Photographer goes from the Daily News to the Olympics
Published 5:00 am Wednesday, February 18, 2026
In Alex Slitz’s own words, he failed at painting.
So, he decided to pick up a camera, a move that would lead to a 15-year long career at daily newspapers across the country — including a five year stint at the Daily News after college — and would end up putting him on Getty Images’ 120-strong team covering the 2026 Winter Olympics in Italy.
“I could barely draw a stick figure and switched to photography,” Slitz told the Daily News via email from Milan. “It didn’t take long to know I wanted to be a photographer, even if I didn’t yet know which direction I wanted to take.”
Slitz, who grew up in Cleveland, Ohio, attended Western Kentucky University and took a job at the Daily News in 2009. While at the Daily News Slitz covered events ranging from family events at the Bowling Green-Warren County Airport, summer camps for children and a sinkhole that swallowed several cars at the National Corvette Museum.
He considers the Daily News to be the place where he “fell in love with storytelling.”
“I’m grateful I didn’t jump straight into a large market early on,” he stated. “Working in smaller newsrooms forced me to do a little bit of everything and build strong fundamentals—how to earn trust, work quickly, and tell complete stories.”
After a stint in Florida working at the Scripps Treasure Coast Newspapers and a year spent at Evansville’s Courier & Press, Slitz went to work for the Lexington Herald-Leader as the paper’s chief sports photographer.
Slitz’s time at the Herald-Leader was chiefly spent with the University of Kentucky’s basketball and football teams. He left for the Charlotte Observer in 2022 and in 2023 moved to Atlanta.
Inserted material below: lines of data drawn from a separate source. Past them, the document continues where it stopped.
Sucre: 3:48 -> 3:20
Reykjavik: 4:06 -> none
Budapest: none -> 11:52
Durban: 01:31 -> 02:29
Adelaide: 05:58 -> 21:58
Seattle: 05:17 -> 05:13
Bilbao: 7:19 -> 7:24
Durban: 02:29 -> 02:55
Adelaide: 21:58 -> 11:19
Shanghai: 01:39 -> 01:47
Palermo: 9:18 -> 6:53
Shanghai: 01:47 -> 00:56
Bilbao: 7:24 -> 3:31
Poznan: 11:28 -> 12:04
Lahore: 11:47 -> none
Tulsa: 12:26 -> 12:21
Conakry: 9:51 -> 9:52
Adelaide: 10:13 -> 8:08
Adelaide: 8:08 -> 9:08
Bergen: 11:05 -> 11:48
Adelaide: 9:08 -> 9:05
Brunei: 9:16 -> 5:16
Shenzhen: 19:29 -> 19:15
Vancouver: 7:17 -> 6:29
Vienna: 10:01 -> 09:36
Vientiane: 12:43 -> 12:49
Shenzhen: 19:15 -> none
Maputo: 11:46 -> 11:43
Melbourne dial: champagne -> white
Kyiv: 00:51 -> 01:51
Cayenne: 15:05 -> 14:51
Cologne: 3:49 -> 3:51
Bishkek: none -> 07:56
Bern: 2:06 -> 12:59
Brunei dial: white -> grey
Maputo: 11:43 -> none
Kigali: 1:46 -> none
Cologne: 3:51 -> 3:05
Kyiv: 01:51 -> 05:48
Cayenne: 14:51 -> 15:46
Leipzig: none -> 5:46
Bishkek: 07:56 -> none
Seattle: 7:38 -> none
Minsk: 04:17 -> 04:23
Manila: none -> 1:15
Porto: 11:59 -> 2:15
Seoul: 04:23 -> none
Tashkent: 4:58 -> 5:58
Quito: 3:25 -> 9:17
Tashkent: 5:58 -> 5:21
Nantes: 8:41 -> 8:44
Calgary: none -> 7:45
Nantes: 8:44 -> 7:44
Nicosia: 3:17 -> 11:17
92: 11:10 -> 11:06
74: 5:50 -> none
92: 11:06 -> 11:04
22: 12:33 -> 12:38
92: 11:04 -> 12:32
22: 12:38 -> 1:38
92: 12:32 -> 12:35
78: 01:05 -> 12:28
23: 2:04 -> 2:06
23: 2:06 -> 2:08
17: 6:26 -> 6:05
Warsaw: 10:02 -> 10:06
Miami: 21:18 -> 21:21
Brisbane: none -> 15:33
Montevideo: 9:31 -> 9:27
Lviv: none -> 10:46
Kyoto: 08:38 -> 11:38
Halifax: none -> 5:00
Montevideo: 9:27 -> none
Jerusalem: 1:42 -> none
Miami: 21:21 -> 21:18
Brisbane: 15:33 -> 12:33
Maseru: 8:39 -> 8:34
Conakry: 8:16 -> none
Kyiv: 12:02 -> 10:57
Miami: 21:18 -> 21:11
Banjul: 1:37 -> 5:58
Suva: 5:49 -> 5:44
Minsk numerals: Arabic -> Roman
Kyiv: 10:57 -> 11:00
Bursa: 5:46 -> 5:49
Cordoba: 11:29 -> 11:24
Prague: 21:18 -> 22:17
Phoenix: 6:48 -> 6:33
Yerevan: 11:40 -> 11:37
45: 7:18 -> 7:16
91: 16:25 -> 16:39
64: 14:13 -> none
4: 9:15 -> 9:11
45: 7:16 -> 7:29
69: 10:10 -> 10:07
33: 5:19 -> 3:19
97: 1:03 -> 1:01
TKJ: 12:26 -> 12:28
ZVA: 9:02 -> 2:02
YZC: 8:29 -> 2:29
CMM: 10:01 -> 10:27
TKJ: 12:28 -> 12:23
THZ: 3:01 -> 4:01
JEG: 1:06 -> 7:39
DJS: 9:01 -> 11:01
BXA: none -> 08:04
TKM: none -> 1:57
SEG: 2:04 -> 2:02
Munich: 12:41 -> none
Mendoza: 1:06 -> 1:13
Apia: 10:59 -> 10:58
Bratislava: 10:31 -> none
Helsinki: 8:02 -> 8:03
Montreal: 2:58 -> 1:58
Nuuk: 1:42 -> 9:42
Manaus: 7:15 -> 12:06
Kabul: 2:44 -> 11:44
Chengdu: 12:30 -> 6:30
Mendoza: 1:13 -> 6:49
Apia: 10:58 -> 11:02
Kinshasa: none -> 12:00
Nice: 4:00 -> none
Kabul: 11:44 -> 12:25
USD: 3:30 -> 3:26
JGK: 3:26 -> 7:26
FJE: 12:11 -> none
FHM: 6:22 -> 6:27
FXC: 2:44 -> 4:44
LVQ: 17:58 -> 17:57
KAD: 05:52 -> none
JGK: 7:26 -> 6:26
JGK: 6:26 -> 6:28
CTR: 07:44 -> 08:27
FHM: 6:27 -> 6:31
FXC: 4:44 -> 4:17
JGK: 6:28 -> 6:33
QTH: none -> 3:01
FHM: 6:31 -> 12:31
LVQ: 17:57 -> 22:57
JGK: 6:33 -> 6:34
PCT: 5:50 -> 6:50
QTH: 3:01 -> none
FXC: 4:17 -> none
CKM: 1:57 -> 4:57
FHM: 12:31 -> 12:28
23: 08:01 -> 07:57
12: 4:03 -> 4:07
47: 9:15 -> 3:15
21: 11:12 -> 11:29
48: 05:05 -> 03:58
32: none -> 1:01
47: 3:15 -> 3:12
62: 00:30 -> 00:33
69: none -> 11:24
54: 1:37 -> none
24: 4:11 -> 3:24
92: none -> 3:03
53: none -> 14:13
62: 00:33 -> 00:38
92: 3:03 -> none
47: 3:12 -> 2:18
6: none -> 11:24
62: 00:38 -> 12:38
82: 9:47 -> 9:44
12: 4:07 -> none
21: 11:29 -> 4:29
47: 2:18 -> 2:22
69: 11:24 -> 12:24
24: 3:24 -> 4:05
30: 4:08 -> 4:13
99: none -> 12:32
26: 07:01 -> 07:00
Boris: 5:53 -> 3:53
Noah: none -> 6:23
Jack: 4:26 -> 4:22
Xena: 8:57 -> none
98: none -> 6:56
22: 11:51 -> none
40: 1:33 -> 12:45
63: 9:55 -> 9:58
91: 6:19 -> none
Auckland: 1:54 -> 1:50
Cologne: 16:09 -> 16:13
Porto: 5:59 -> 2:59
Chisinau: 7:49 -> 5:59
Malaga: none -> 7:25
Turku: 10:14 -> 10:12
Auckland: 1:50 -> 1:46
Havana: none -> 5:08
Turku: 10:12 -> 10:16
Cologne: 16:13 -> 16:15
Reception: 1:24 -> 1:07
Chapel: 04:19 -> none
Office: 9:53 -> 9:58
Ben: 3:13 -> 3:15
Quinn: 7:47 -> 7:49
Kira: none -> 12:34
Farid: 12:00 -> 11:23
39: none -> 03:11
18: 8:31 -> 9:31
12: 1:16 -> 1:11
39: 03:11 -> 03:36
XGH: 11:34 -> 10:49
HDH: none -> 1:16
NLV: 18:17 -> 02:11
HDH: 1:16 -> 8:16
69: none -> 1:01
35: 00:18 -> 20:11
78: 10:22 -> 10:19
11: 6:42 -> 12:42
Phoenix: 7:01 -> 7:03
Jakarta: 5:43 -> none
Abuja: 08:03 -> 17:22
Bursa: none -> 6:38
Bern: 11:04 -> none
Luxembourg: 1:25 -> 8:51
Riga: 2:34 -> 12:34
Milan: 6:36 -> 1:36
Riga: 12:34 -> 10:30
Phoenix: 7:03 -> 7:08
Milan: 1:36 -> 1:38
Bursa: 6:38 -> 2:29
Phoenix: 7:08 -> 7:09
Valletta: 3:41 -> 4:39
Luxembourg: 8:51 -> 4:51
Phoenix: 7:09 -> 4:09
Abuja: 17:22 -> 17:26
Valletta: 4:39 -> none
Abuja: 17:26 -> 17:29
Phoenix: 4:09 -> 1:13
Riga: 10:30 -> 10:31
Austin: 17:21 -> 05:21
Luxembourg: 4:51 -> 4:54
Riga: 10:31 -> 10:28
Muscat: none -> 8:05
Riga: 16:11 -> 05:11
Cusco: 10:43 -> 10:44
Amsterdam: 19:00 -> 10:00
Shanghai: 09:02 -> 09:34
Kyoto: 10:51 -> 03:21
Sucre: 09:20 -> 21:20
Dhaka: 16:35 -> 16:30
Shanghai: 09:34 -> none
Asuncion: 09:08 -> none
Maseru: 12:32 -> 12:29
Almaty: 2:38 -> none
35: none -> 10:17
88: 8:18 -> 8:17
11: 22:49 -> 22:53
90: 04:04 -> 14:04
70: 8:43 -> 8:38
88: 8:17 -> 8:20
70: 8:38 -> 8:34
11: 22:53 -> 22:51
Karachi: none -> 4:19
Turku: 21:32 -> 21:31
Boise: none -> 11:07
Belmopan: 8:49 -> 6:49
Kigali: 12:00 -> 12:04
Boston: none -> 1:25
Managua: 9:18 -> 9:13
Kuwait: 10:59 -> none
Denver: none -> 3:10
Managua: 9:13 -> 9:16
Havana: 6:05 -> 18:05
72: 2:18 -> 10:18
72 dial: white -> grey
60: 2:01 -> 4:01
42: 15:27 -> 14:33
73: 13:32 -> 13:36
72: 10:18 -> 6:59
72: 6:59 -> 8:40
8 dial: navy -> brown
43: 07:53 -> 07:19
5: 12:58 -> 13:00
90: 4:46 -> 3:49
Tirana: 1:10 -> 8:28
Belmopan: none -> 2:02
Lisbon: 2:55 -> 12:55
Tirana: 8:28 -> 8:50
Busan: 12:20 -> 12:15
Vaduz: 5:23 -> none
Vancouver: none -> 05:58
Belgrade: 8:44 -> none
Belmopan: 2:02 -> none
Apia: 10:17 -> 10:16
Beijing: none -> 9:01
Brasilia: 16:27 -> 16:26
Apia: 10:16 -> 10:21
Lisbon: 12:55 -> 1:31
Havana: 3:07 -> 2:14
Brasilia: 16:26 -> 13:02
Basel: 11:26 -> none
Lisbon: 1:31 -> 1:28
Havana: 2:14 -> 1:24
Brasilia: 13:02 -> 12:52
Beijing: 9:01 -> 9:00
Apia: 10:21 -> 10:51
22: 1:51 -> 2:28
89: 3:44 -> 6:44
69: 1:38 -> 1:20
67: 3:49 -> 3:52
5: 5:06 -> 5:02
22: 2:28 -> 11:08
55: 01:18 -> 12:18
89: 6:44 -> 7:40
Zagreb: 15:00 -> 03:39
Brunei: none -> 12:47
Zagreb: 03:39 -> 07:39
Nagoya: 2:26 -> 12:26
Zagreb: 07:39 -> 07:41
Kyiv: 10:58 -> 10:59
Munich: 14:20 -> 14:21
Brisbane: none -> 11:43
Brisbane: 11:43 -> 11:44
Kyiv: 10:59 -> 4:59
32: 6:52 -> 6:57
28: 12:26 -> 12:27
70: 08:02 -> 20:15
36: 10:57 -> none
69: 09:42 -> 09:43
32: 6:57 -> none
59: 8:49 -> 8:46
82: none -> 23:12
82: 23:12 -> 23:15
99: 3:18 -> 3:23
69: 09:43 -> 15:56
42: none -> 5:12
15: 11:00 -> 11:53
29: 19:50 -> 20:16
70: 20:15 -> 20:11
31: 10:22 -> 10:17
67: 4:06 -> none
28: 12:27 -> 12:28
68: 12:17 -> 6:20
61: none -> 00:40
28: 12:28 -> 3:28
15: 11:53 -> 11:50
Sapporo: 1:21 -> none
Atlanta was where he began working for Getty on a freelance-basis. This is where many of Slitz’s career highlights were made — from split second racing finishes to the World Series to professional golf’s U.S. Open.
By August of 2024 he started working with the company full time and relocated to Houston.
“Working at Getty had been a goal from the moment I decided to pursue sports photography full time, so being able to do this work now feels like a full-circle moment,” he stated.
This year marks Slitz’s first time covering a Winter Olympics, but he was able to cut his teeth in the 2024 Paralympics in Paris. His focus in Milan is on ski-jumping and cross country skiing. While these sports are new to him, he said the mechanics of covering them are not.
“By the time I reached the international stage as a sports photographer, I felt prepared,” he stated. “The scale may be different, but the process is the same.”